We will also switch up the Background Color the better to stand up against our websites colour scheme. We will use a dark green (#0E9B18). The white text clearly stands out, so we will not be changing the Text Color.

You can choose to Align Text however you like: Center, Left, or Right. We will leave it in the center. The checkbox immediately below concerns the use of the System font family in your alert bar. We will leave it unchecked, as it will then inherit the font from our theme. We want the alert bar to stand out from, but not to clash with the rest of the website.

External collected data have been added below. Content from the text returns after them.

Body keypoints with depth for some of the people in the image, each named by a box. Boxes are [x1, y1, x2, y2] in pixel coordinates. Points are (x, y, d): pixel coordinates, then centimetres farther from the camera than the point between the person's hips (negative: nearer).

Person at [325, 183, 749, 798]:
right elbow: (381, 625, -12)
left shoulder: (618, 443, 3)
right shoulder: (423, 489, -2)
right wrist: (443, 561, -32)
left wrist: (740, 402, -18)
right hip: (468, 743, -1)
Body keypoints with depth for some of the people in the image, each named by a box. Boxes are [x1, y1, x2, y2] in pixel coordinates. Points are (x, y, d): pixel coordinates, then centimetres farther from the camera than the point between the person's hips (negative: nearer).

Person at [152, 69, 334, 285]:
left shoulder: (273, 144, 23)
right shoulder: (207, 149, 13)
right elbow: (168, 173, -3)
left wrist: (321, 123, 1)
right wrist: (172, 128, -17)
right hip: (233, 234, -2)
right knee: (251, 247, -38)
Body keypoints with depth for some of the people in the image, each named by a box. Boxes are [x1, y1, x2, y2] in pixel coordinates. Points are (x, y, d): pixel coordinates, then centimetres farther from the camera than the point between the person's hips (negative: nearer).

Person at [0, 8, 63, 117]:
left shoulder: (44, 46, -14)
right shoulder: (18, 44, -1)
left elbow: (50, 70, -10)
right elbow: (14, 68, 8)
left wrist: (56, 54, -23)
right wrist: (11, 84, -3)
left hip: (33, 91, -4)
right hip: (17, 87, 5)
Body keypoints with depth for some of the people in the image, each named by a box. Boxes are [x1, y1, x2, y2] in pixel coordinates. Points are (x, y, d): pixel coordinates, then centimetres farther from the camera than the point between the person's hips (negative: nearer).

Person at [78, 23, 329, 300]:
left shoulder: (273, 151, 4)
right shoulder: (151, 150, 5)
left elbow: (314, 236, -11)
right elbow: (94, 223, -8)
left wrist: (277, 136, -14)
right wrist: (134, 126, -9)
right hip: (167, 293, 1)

Easy Notification Bar Customizing

Scrolling down, we see a Font Size field. We will leave it blank, meaning it will stick to the default values of our text size for the website (we like our theme just the way it is), but you can change it to whatever you feel will look good for your website.

The Button Text is what will appear as the hypertext for your button. Ours will simply read OUR TWITTER. The Button Link field, obviously, is where you paste the link you want, if you are using it. If this field is left blank, your button will not appear – useful if you are only using the alert bar for notifications, rather than to link to somewhere.

Next, the two checkboxes at the bottom are there if you want to Add a nofollow tag to your link (the nofollow tag can be useful for SEO in certain cases, but we will leave it unchecked), and the Open button link in new tab button, which we will check. We would like to gain more Twitter followers, but we don‘t want visitors to navigate away from our website.

Easy Notification Bar Customizing

Finally, you can use the device controls to see what your alert bar will look like on tablet or mobile.

Easy Notification Bar Customizing Mobile

Once you are satisfied, you need to scroll all the way up to the top of the plugin‘s setting menu and Publish the bar. And, just like that, your WordPress alert bar is ready.

In Conclusion

As you have seen, setting up an alert bar is not difficult, doesn’t take a lot of time, and need not cost any money. If your website’s content or your services could benefit from this added functionality, there’s no reason not to use it. In fact, we have only shown you the very basics. If you want to make your alert bar really pop, we suggest you try a premium plugin with a greater set of configuration options.

Just keep it concise and don’t overuse it – an alert is for the extraordinary, be it your own updates, important news, or special offers. Your visitors will appreciate it if you make this attention-grabbing feature worth their while. If it isn’t they will ignore it at best, or, more likely, find it annoying. And who wants that for their website?